On the write your code for you, it has to be kept on a short leash and can be a nightmare if not overseen, though it can accelerate some chore work. But I just spent a lot of time last week trying to fix up someone's vibe coded migration, because it looked right and it passed the test cases, but it was actually a gigantic failure. Another vibe coded thing took 3 minutes to run and it was supposed to be an interactive process. The vibe coded said that's just how long it takes, if it could be faster, the AI would have done it and none of the AI suggestions are viable in the use case. So I spent a day reworking their code to do exactly the same thing, but do it in under a second.
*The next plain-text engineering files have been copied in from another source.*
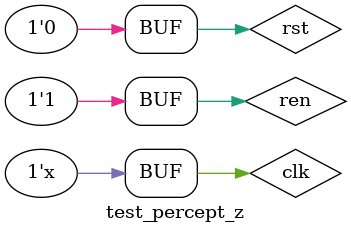
<source format=v>
`timescale 1ns / 1ps


module test_percept_z();

wire ren = 1;
wire rst = 0;
reg clk;
reg [10-1:0] radd = 'd0;
wire [9:0] r_addr;
wire[32-1:0] wout;
wire[32-1:0] xout;
wire[63:0] sum;
wire [31:0] z;

initial clk = 0;
//initial radd = 'd0;
always #1 clk = ~clk;

//Weight_Memory wm(
//    .clk(clk),
//    .ren(ren),
//    .r_addr(radd),
//    .wout(wout),
//    .weightValid(weightValid)
//);

test_img img(
    .clk(clk),
    .ren(ren),
    .radd(radd),
    .out_px(xout),
    .xValid(xValid)
);

perceptron #(.weightFile("C:/git_repos/mnist_neuralnet/fpga/5_20_forwardpass/w_0_0.mif")) node(
    .clk(clk),
    .rst(rst),
    .ren(ren),
    .x(xout),
    .xValid(xValid),
    .r_addr(r_addr),
//    .outValid,
    .sum(sum),
    .wout(wout),
    .weightValid(weightValid),
    .z(z)
);

//reg [63:0] mul = 'd0;
//reg [31:0] bias [0:0];
//reg [63:0] sum ='d0;

//initial begin
//    $readmemb("C:/git_repos/mnist_neuralnet/fpga/5_20_forwardpass/b_0_0.mif", bias);
//    if (bias[0][31] == 1)
//    begin
//        sum[63:59] <= {5{1'b1}};    
//    end
//    sum[58:27] <= bias[0];
//end

//reg [63:0] add = 'd0;


always @(posedge clk) begin
    if (weightValid) begin
    radd <= radd+1;
    end
//    if (weightValid & xValid) begin
//        mul = $signed(wout) * $signed(xout);
//        sum <= mul + sum;
//    end
end



endmodule
 







</source>
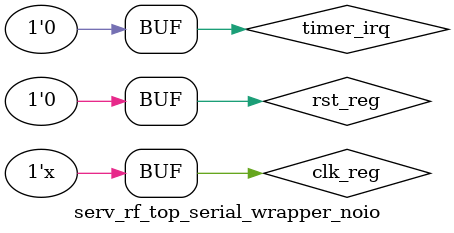
<source format=v>
`timescale 1ns / 1ps
`default_nettype none

(* DONT_TOUCH = "true" *)
module serv_rf_top_serial_wrapper_noio();

  // ---------------------------------------------------------------
  // 1. Internal Clock and Reset
  // ---------------------------------------------------------------
  reg clk_reg = 1'b0;
  always #5 clk_reg = ~clk_reg; // ~100 MHz toggling clock

  reg rst_reg = 1'b1;
  initial begin
    // Keep reset active for 200 ns
    #200 rst_reg = 1'b0;
  end

  // We'll tie off the timer_irq signal (not needed externally)
  wire timer_irq = 1'b0;

  // ---------------------------------------------------------------
  // 2. Internal Wires for Parallel Buses
  // ---------------------------------------------------------------
  parameter DATA_WIDTH = 171;
  
  // The wide parallel buses for input/output
  wire [DATA_WIDTH-1:0] parallel_out;
  wire [DATA_WIDTH-1:0] parallel_in;

  // ---------------------------------------------------------------
  // 3. Instantiate the SERV Core
  // ---------------------------------------------------------------
  (* DONT_TOUCH = "true" *)
  serv_rf_top #(
    .RESET_PC       (32'd0),
    .COMPRESSED     (1'b0),
    .ALIGN          (1'b0),
    .MDU            (1'b0),
    .PRE_REGISTER   (1),
    .RESET_STRATEGY ("MINI"),
    .DEBUG          (1'b0),
    .WITH_CSR       (1),
    .W              (1),
    .RF_WIDTH       (2), // W=1 => W*2=2
    .RF_L2D         ($clog2((32+(1*4))*32/2)),
    .USE_STOC_ALU   (1)
  ) serv_core_inst (
    .clk         (clk_reg),
    .i_rst       (rst_reg),
    .i_timer_irq (timer_irq),

    // Example wide parallel bundling (just for demonstration):
    .o_ibus_adr  (parallel_out[DATA_WIDTH-1:DATA_WIDTH-32]),
    .o_ibus_cyc  (parallel_out[DATA_WIDTH-33]),
    .i_ibus_rdt  (parallel_in[DATA_WIDTH-1:DATA_WIDTH-32]),
    .i_ibus_ack  (parallel_in[DATA_WIDTH-33]),

    .o_dbus_adr  (parallel_out[DATA_WIDTH-34:DATA_WIDTH-65]),
    .o_dbus_dat  (parallel_out[DATA_WIDTH-66:DATA_WIDTH-97]),
    .o_dbus_sel  (parallel_out[DATA_WIDTH-98:DATA_WIDTH-101]),
    .o_dbus_we   (parallel_out[DATA_WIDTH-102]),
    .o_dbus_cyc  (parallel_out[DATA_WIDTH-103]),
    .i_dbus_rdt  (parallel_in[DATA_WIDTH-34:DATA_WIDTH-65]),
    .i_dbus_ack  (parallel_in[DATA_WIDTH-102]),

    // Example MDU valid
    .o_mdu_valid (parallel_out[0])
  );

  // ---------------------------------------------------------------
  // 4. Instantiate the Parallel-to-Serial Interface
  // ---------------------------------------------------------------
  // Even though we have no external pins, we connect the module internally
  // so the logic isn't removed.
  (* DONT_TOUCH = "true" *)
  parallel_serial_if #(
    .DATA_WIDTH(DATA_WIDTH)
  ) ps_if_inst (
    .clk         (clk_reg),
    .rst         (rst_reg),
    .parallel_in (parallel_out),
    .parallel_out(parallel_in),

    // These signals remain internal, never mapped to external IO
    .ser_clk     (),
    .ser_data_out(),
    .ser_data_in (1'b0), // Tied off internally
    .ser_cs      ()
  );

endmodule
</source>
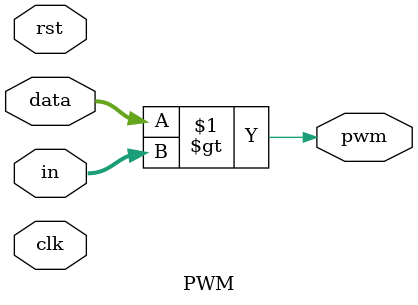
<source format=v>
module PWM( 
	input clk, rst, 
	input signed [7:0] data,in, 
	output pwm
);
//   	reg [7:0] cnt;
// 
//initial cnt = 8'b0;
//   
//always@(posedge clk) begin
//      if(rst) cnt <= 8'b0;
//      else cnt <= cnt + 8'd1;
//   end
//
   	assign pwm = (data > in);

endmodule



//module PWM( 
//	input clk, rst, 
//	input signed [7:0] data,
//   	output pwmp, pwmn
//);
//   	reg signed [7:0] cnt;
// 
//initial cnt = 8'sb0;
//   
//always@(posedge clk) begin
//      if(rst) cnt <= 8'sb0;
//      else cnt <= cnt + 8'sb1;
//   end
//   
//assign pwmp = (data > cnt);
//assign pwmn = (-data > cnt);
//
//endmodule
//
//module Deadtime(
//	input clk, 
//	input in, 
//	output out
//);
//   reg [3:0] cnt; 
//
//initial cnt = 4'b0;
//
//always@(posedge clk) begin
//      if(in) begin
//         if(cnt < 4'd10)
//            cnt <= cnt + 4'b1;
//      end
//      else cnt <= 4'b0;
//   end
//   
//assign out = (cnt == 4'd10);
//
////PWM the_pwm(clk, 1'b0, data, pwmp, pwmn);
////wire pup, plo, nup, nlo;
////Deadtime pos_up_dt(clk, pwmp, pup);
////Deadtime pos_lo_dt(clk, ~pwmp, plo);
////Deadtime neg_up_dt(clk, pwmn, nup);
////Deadtime neg_lo_dt(clk, ~pwmn, nlo);
////
//
//endmodule
//



</source>
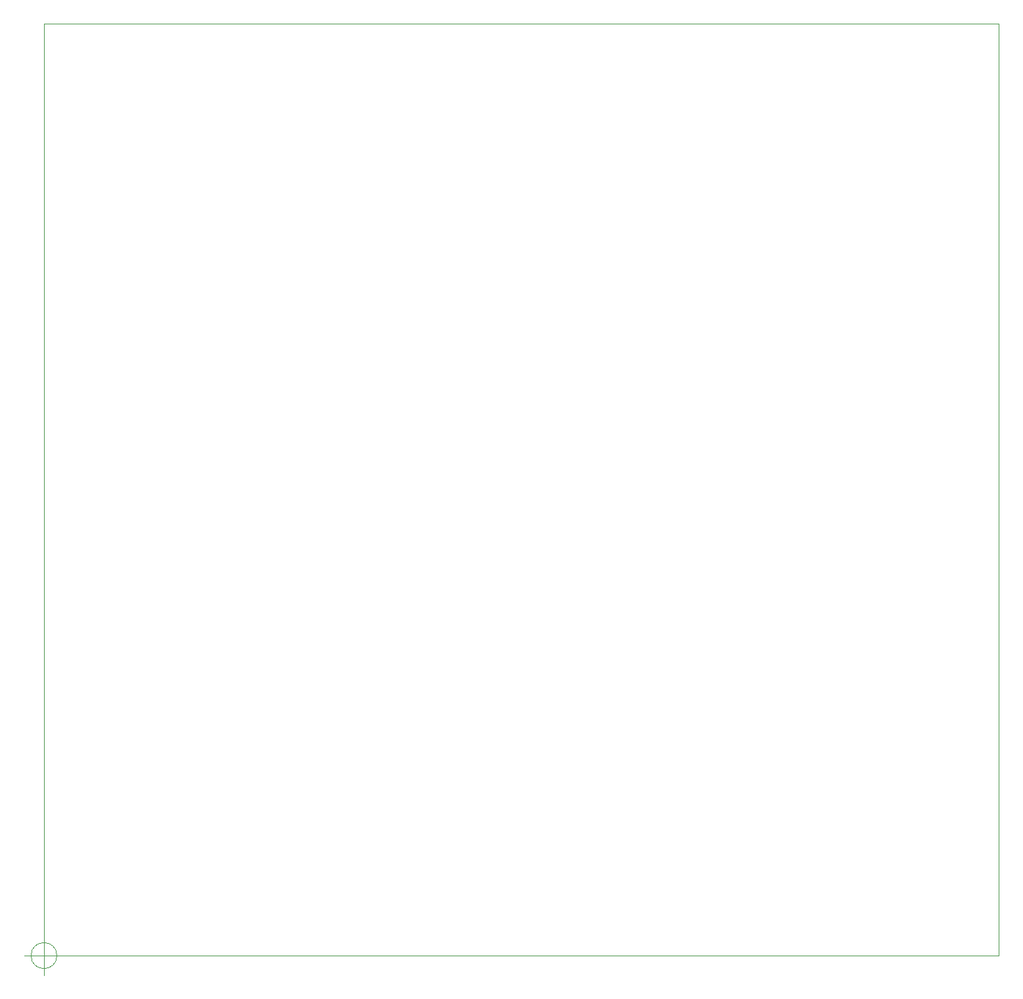
<source format=gm1>
G04 #@! TF.GenerationSoftware,KiCad,Pcbnew,(5.1.8)-1*
G04 #@! TF.CreationDate,2021-03-08T00:14:45+09:00*
G04 #@! TF.ProjectId,mifune_TE0890_remote_board,6d696675-6e65-45f5-9445-303839305f72,rev?*
G04 #@! TF.SameCoordinates,Original*
G04 #@! TF.FileFunction,Profile,NP*
%FSLAX46Y46*%
G04 Gerber Fmt 4.6, Leading zero omitted, Abs format (unit mm)*
G04 Created by KiCad (PCBNEW (5.1.8)-1) date 2021-03-08 00:14:45*
%MOMM*%
%LPD*%
G01*
G04 APERTURE LIST*
G04 #@! TA.AperFunction,Profile*
%ADD10C,0.050000*%
G04 #@! TD*
G04 APERTURE END LIST*
D10*
X43424266Y-189230000D02*
G75*
G03*
X43424266Y-189230000I-1666666J0D01*
G01*
X39257600Y-189230000D02*
X44257600Y-189230000D01*
X41757600Y-186730000D02*
X41757600Y-191730000D01*
X164769800Y-69240400D02*
X149758400Y-69240400D01*
X164769800Y-189230000D02*
X164769800Y-69240400D01*
X149758400Y-189230000D02*
X164769800Y-189230000D01*
X41757600Y-69240400D02*
X41757600Y-189230000D01*
X149758400Y-69240400D02*
X41757600Y-69240400D01*
X41757600Y-189230000D02*
X149758400Y-189230000D01*
M02*

</source>
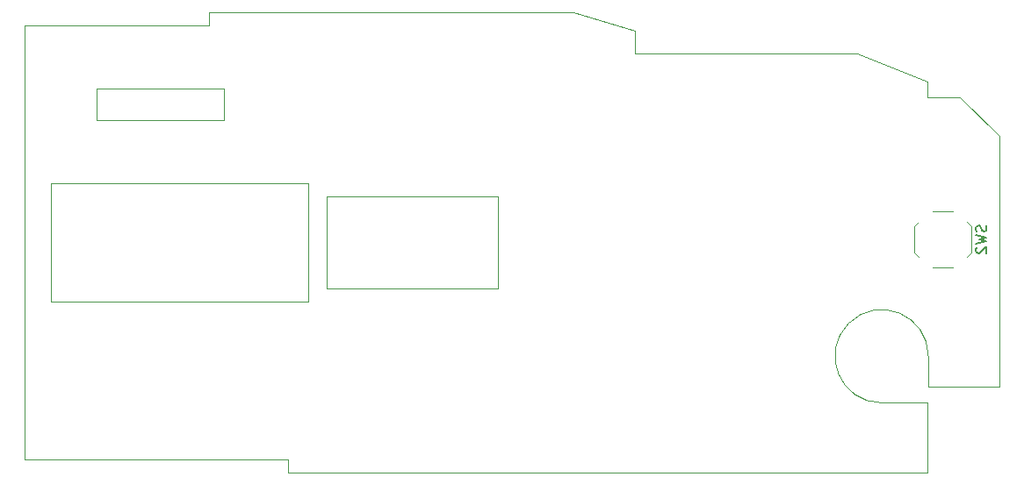
<source format=gbr>
G04 #@! TF.GenerationSoftware,KiCad,Pcbnew,5.99.0-unknown-d20d310~86~ubuntu18.04.1*
G04 #@! TF.CreationDate,2019-12-01T17:32:32+00:00*
G04 #@! TF.ProjectId,mouse8,6d6f7573-6538-42e6-9b69-6361645f7063,rev?*
G04 #@! TF.SameCoordinates,Original*
G04 #@! TF.FileFunction,Legend,Bot*
G04 #@! TF.FilePolarity,Positive*
%FSLAX46Y46*%
G04 Gerber Fmt 4.6, Leading zero omitted, Abs format (unit mm)*
G04 Created by KiCad (PCBNEW 5.99.0-unknown-d20d310~86~ubuntu18.04.1) date 2019-12-01 17:32:32*
%MOMM*%
%LPD*%
G04 APERTURE LIST*
%ADD10C,0.050000*%
%ADD11C,0.120000*%
%ADD12C,0.150000*%
G04 APERTURE END LIST*
D10*
X94150000Y89606250D02*
X58980000Y89606250D01*
X100075000Y87831250D02*
X94150000Y89606250D01*
X100075000Y87831250D02*
X100075000Y85581250D01*
X131400000Y81356250D02*
X135175000Y77656250D01*
X128195000Y81351250D02*
X131400000Y81356250D01*
X128200000Y82906250D02*
X128195000Y81351250D01*
X121475000Y85581250D02*
X128200000Y82906250D01*
X100075000Y85581250D02*
X121475000Y85581250D01*
X128195000Y45156250D02*
X66600000Y45156250D01*
X135175000Y77656250D02*
X135180000Y53411250D01*
X128325000Y53431250D02*
X135180000Y53411250D01*
X128200000Y51856250D02*
X128195000Y45156250D01*
X128325000Y56356250D02*
X128325000Y53431250D01*
X123825000Y51856250D02*
X128200000Y51856250D01*
X123825000Y51856250D02*
G75*
G02X128325000Y56356250I0J4500000D01*
G01*
X48108800Y82189450D02*
X48108800Y79192250D01*
X60453200Y82189450D02*
X48108800Y82189450D01*
X60453200Y79192250D02*
X60453200Y82189450D01*
X48108800Y79192250D02*
X60453200Y79192250D01*
X43740000Y73096250D02*
X68505000Y73096250D01*
X70283000Y62936250D02*
X70283000Y71826250D01*
X86793000Y62936250D02*
X70283000Y62936250D01*
X86793000Y71826250D02*
X86793000Y62936250D01*
X70283000Y71826250D02*
X86793000Y71826250D01*
X66600000Y46426250D02*
X66600000Y45156250D01*
X41200000Y46426250D02*
X66600000Y46426250D01*
X58980000Y88336250D02*
X41200000Y88336250D01*
X58980000Y89606250D02*
X58980000Y88336250D01*
X43740000Y61666250D02*
X43740000Y62301250D01*
X68505000Y61666250D02*
X68505000Y62301250D01*
X68505000Y73096250D02*
X68505000Y62301250D01*
X43740000Y62301250D02*
X43740000Y73096250D01*
X68505000Y61666250D02*
X43740000Y61666250D01*
X41200000Y46426250D02*
X41200000Y88336250D01*
D11*
X132467800Y66390200D02*
X132467800Y68890200D01*
X130717800Y64890200D02*
X128717800Y64890200D01*
X126967800Y66390200D02*
X126967800Y68890200D01*
X130717800Y70390200D02*
X128717800Y70390200D01*
X132017800Y65940200D02*
X132467800Y66390200D01*
X132017800Y69340200D02*
X132467800Y68890200D01*
X127417800Y69340200D02*
X126967800Y68890200D01*
X127417800Y65940200D02*
X126967800Y66390200D01*
D12*
X133872561Y68973533D02*
X133920180Y68830676D01*
X133920180Y68592580D01*
X133872561Y68497342D01*
X133824942Y68449723D01*
X133729704Y68402104D01*
X133634466Y68402104D01*
X133539228Y68449723D01*
X133491609Y68497342D01*
X133443990Y68592580D01*
X133396371Y68783057D01*
X133348752Y68878295D01*
X133301133Y68925914D01*
X133205895Y68973533D01*
X133110657Y68973533D01*
X133015419Y68925914D01*
X132967800Y68878295D01*
X132920180Y68783057D01*
X132920180Y68544961D01*
X132967800Y68402104D01*
X132920180Y68068771D02*
X133920180Y67830676D01*
X133205895Y67640200D01*
X133920180Y67449723D01*
X132920180Y67211628D01*
X133015419Y66878295D02*
X132967800Y66830676D01*
X132920180Y66735438D01*
X132920180Y66497342D01*
X132967800Y66402104D01*
X133015419Y66354485D01*
X133110657Y66306866D01*
X133205895Y66306866D01*
X133348752Y66354485D01*
X133920180Y66925914D01*
X133920180Y66306866D01*
M02*

</source>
For the jira ticket scenario, I had already written a command line utility to take care of that for me. Same ease of use instead of using jira GUI and my works torturous workflows, but with a very predictable result.
So LLM codegen a few lines at a time with competent human oversight, ok and useful, depending on context. But we have the similar downside as AI video/image/text creative content: People without something substantial to contribute flood the field with low quality slop, bugs and slow performance and the most painful stuff to try to fix since not even the person that had it generated understood it.
There certainly is a group of people who believe in AI strongly. One part of them is just listening to the hype and jumpping on the wagon. Another part however is investing real time to understand it. They work to give it structure and guardrails so that it does what they want it to. And they help others do the same. But currently it still takes a lot of time investment to get good at using. And most people aren't expecting that.
But as the second group grows, and the methods for them to share the structure they have set up for AI mature, more people will be anle to use it without all the upfront time investment. That is when the pressure on tool vendors to improve their api interfaces will really heat up. AI compliant or whatever buzz word shows up will be a near requirment for a tool to get investor dollars. MCPs were an attempt to put a layer between the apis and the AI. But if the underlieing api sucks, MCP can't do much. I am not sure what will come next, but something more about the apis themselves is bound to spring up. Maybe even several standards. Thats ok, there can be several because AI can handle the context switching better than humans can.